2) we have also used the paste0 command to create a mega-variable that combines chemical, concentration and E2.

design ~ bio_rep + mega_variable

We are getting very different results with these two approaches. Can you articulate what the differences might be?

As a second question, we've also seen two different syntax styles for contrast statements:

1) Tam_results_1 <- results(ddsColl, contrast= list(c("mega_varTam_0.1uM_E2_0","mega_varcontrol_0uM_E2_0")),alpha=0.05)

2) Tam_results_2 <- results(ddsColl, contrast= (c("mega_var","Tam_0.1uM_E2_0", "control_0uM_E2_0")),alpha=0.05)

These two yield different results. When would each be appropriate to use?

Thank you in advance,

Rachel

deseq2 interactions contrast • 2.0k views

ADD COMMENT • link updated 7.7 years ago by Michael Love 43k • written 7.7 years ago by grashow ▴ 10

score 0 · Answer 1 · 2017-08-15

Just to link for my own tracking back to previous post

DESeq2- what to do when two conditions share controls?

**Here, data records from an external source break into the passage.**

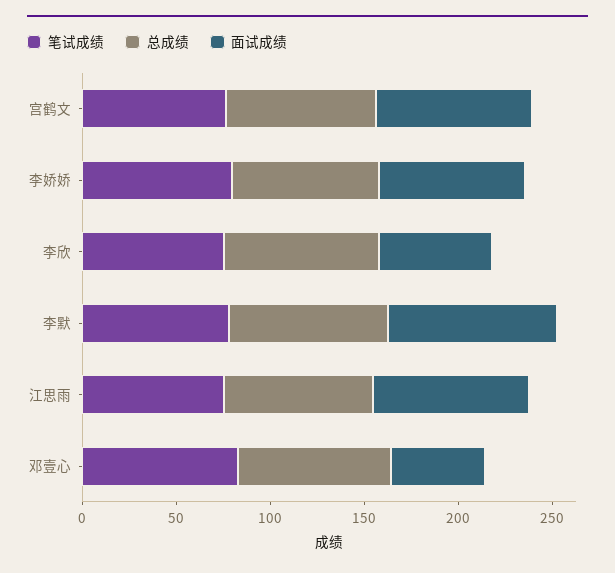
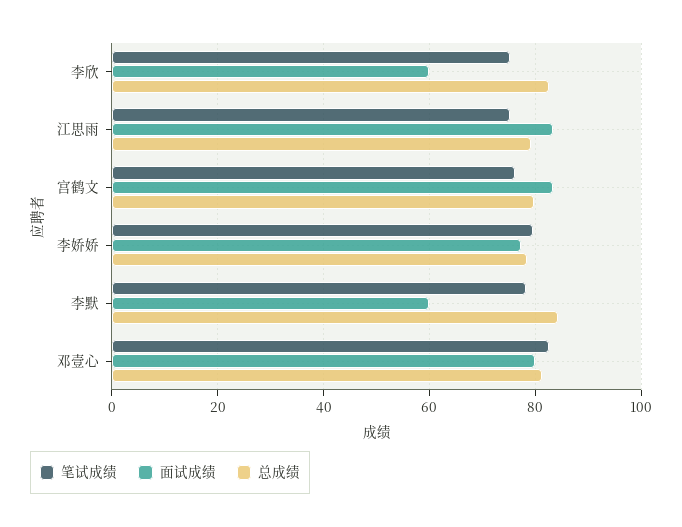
  {
    "笔试成绩": {
      "宫鹤文": 76,
      "李娇娇": 80,
      "李欣": 76,
      "李默": 78,
      "江思雨": 76,
      "邓壹心": 82
    },
    "总成绩": {
      "宫鹤文": 80,
      "李娇娇": 78,
      "李欣": 82,
      "李默": 84,
      "江思雨": 80,
      "邓壹心": 82
    },
    "面试成绩": {
      "宫鹤文": 84,
      "李娇娇": 78,
      "李欣": 60,
-     "李默": 90,
+     "李默": 60,
      "江思雨": 84,
-     "邓壹心": 50
+     "邓壹心": 80
    }
  }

Re: very different results, this makes sense because treating concentration as a numeric variable (as before) or putting it into a string and treating the levels of concentration as categorical is a very different modeling choice.

In my last reply, I recommended you work with a local statistician, as you have a very complex experimental setup and I think it's not trivial to encode the tests that you want from English into R formula and contrasts. Statistical modeling is an iterative process with such an experimental design, between checking assumptions of certain models (how to encode the numeric variable of concentration, how to deal with shared controls). I'm going to reiterate that I recommend you partner with someone with background in using R's linear model formula.

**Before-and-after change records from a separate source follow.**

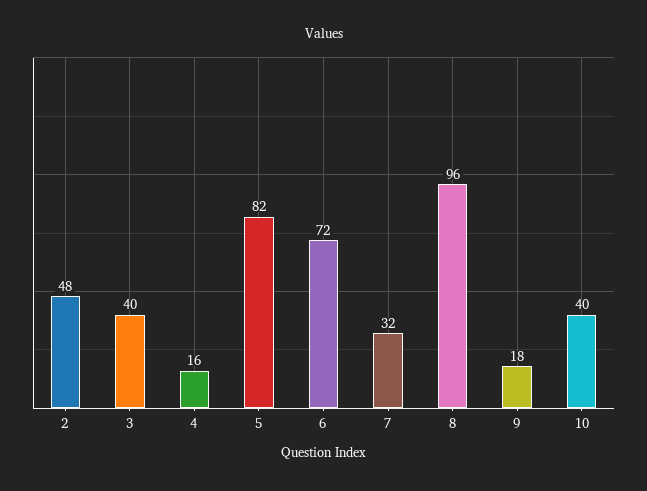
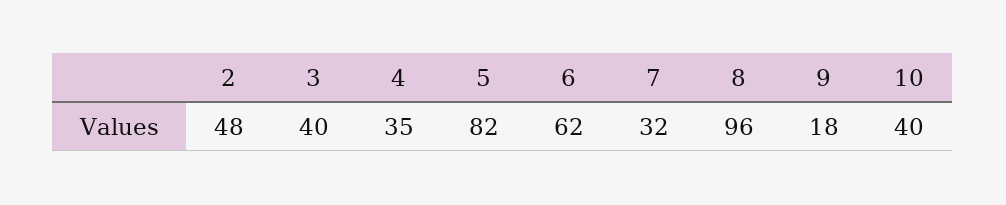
  {
    "2": 48,
    "3": 40,
-   "4": 16,
+   "4": 35,
    "5": 82,
-   "6": 72,
+   "6": 62,
    "7": 32,
    "8": 96,
    "9": 18,
    "10": 40
  }

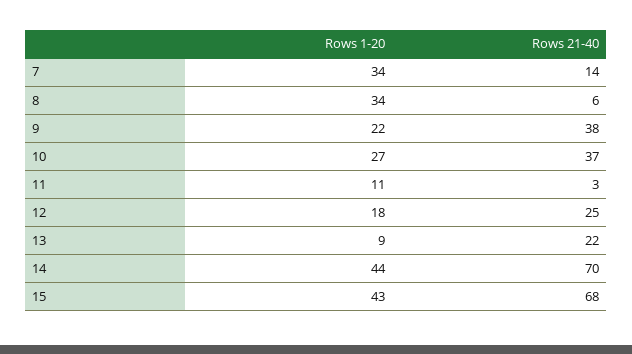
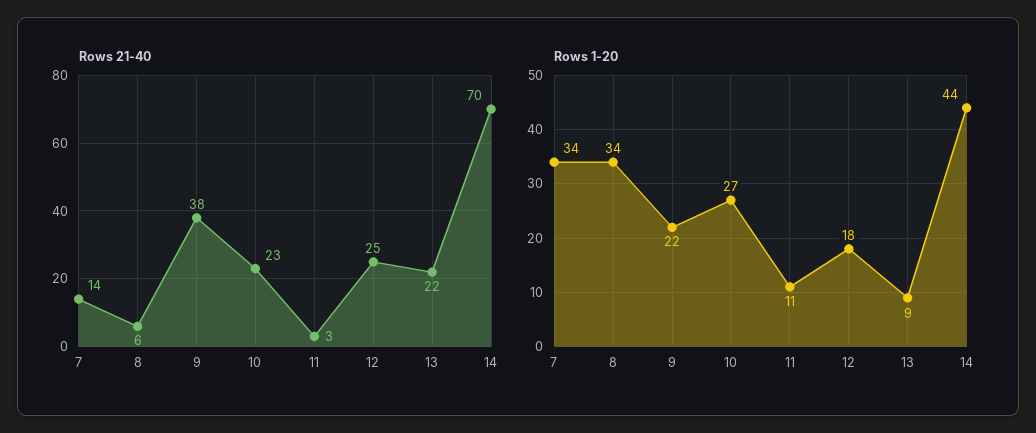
  {
    "Rows 1-20": {
      "7": 34,
      "8": 34,
      "9": 22,
      "10": 27,
      "11": 11,
      "12": 18,
      "13": 9,
-     "14": 44,
+     "14": 44
-     "15": 43
    },
    "Rows 21-40": {
      "7": 14,
      "8": 6,
      "9": 38,
-     "10": 37,
+     "10": 23,
      "11": 3,
      "12": 25,
      "13": 22,
-     "14": 70,
+     "14": 70
-     "15": 68
    }
  }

Re: the two syntax, see the help page for ?results:

contrast: this argument specifies what comparison to extract from the
          ‘object’ to build a results table. one of either:

            • a character vector with exactly three elements: the name
              of a factor in the design formula, the name of the
              numerator level for the fold change, and the name of the
              denominator level for the fold change (simplest case)

            • a list of 2 character vectors: the names of the fold
              changes for the numerator, and the names of the fold
              changes for the denominator. these names should be
              elements of ‘resultsNames(object)’. if the list is length
              1, a second element is added which is the empty character
              vector, ‘character()’. (more general case, can be to
              combine interaction terms and main effects)

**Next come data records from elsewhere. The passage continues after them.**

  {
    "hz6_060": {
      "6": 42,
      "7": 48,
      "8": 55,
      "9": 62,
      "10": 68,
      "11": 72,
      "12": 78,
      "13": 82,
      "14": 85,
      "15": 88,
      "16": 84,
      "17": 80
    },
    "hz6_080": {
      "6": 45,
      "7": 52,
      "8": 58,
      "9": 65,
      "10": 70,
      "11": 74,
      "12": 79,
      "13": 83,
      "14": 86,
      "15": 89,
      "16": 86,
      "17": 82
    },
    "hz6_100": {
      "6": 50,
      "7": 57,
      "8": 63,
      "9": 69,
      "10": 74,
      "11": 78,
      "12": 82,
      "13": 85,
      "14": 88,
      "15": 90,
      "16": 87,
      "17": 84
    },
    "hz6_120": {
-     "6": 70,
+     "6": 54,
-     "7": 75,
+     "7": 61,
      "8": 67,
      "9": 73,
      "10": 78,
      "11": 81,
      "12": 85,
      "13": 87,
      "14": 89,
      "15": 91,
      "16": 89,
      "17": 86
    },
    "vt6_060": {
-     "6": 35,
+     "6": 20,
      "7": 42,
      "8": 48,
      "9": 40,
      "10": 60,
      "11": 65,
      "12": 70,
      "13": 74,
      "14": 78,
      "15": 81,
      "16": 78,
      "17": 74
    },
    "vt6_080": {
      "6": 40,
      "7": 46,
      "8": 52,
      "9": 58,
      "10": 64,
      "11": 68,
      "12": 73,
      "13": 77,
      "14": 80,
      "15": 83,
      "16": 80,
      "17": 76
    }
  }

You are using the contrast correctly in (2), but for (1) above, you are only giving one character vector:

list( c("mega_varTam_0.1uM_E2_0", "mega_varcontrol_0uM_E2_0") )

This adds the two coefficient together, rather than taking their difference. If you want to contrast these two levels you need to provide the two levels as separate elements of the list:

list( "mega_varTam_0.1uM_E2_0", "mega_varcontrol_0uM_E2_0" )

They look similar, but one is adding together coefficients while the other is calculating their difference.